Yesterday, my blog was about real families. . . I did not write it to upset anyone or to stir up controversy but it got a lot of responses on Facebook. I never want my blog to be negative. That’s not the premise behind it. I was upset at first but the more I have been thinking and pondering it all day, the more I realize that it was in fact a good thing because it sparked such a great conversation.
I have been thinking all day about what a “real family” is and I really think I despise the term.
REAL is defined as being an actual thing; having objective existence; not imaginary. I have many, many friends and none of them are imaginary. They are very real in fact.
One of my friends is a widowed, gay dad of two “nonwhite” children. Another is a single mom raising a daughter with special needs. There are the gay women who live around the corner and their twin daughters -all white. There is my single white friend raising a biracial daughter. Another single mom friend of mine has two white children. There are also the gay dads and their son who was adopted from Vietnam. Two white couples that we are extremely close with each have two adopted “nonwhite” children. My list can go on and on.

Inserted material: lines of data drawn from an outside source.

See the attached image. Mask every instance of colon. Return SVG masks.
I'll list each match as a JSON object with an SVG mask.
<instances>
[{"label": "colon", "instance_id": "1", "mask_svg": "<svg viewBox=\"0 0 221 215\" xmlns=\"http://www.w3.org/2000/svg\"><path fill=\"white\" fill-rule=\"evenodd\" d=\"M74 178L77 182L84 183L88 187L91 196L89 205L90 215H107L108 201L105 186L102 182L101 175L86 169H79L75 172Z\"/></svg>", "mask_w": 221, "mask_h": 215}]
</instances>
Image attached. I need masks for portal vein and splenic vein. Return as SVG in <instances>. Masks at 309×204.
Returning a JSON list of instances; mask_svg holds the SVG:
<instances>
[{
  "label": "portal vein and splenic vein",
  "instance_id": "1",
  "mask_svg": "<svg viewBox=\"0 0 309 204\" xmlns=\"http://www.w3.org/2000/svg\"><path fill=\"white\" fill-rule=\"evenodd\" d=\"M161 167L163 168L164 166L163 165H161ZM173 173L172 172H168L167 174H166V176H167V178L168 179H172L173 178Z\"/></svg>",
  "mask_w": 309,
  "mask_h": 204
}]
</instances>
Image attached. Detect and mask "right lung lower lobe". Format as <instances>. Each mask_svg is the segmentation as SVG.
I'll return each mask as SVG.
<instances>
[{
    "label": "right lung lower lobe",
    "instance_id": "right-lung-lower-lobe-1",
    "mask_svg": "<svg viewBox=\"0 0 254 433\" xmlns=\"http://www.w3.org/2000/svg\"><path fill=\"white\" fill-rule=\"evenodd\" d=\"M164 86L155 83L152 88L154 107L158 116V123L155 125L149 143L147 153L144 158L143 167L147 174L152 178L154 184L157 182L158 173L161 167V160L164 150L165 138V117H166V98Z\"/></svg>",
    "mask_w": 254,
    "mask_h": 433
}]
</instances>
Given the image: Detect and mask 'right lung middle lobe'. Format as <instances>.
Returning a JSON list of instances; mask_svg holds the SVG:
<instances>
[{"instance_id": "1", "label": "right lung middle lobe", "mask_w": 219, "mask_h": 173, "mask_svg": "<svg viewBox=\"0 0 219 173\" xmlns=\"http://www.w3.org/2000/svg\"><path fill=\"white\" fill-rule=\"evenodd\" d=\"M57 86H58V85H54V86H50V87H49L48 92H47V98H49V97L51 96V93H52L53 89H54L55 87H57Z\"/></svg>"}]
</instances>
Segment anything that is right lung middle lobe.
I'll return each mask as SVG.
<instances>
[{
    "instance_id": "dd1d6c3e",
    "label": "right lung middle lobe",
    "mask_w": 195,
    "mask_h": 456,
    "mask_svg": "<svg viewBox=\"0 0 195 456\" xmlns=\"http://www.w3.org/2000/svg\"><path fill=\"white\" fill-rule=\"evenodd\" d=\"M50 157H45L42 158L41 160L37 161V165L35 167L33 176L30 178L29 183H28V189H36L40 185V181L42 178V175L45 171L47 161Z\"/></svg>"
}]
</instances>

On my Facebook page several of them told me how important the idea of what a real family was. They are tired of hearing things like, “are they real siblings”, or “what information do you have about their real parents. It makes them cringe and I don’t blame them.
One if them eloquently wrote, “We need to embrace change, embrace difference and embrace family no matter what we look like”.
Another wrote, “Family isn’t always blood, it’s your heart. You make yours anyway you can. I wouldn’t trade mine for the world”.
There is a wonderful book that I read to my Kindergarteners every year. It is by Todd Par and the title is “The Family Book”. The book shows that all families are special and everyone matters. Perhaps eliminating the word real when we talk about families is the first step in realizing that the most important part of a real family is love.